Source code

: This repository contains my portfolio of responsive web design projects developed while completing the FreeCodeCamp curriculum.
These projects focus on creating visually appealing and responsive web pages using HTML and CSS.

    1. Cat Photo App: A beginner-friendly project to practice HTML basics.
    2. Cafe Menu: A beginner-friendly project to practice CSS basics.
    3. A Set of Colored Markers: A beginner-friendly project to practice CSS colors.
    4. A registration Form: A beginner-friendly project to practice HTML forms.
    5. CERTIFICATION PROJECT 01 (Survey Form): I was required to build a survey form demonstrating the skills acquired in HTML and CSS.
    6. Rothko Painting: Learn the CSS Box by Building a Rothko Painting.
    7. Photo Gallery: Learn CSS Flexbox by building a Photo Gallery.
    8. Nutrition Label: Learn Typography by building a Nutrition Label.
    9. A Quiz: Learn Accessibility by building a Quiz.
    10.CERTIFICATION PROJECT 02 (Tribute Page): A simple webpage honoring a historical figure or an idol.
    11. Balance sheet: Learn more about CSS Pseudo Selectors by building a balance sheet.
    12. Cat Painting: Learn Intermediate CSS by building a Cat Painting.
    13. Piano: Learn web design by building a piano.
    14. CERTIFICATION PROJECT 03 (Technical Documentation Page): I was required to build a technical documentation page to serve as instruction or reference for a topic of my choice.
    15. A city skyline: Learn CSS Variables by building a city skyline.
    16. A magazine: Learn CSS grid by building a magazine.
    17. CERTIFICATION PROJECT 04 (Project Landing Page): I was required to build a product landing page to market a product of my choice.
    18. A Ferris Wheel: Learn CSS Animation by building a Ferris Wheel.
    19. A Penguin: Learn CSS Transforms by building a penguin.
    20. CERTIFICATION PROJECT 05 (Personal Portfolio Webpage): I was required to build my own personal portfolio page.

++++++++++

• [What the exercise asks]:
Show every line from the entries above in which the word "Painting" appears.

• [Task response]:
    6. Rothko Painting: Learn the CSS Box by Building a Rothko Painting.
    12. Cat Painting: Learn Intermediate CSS by building a Cat Painting.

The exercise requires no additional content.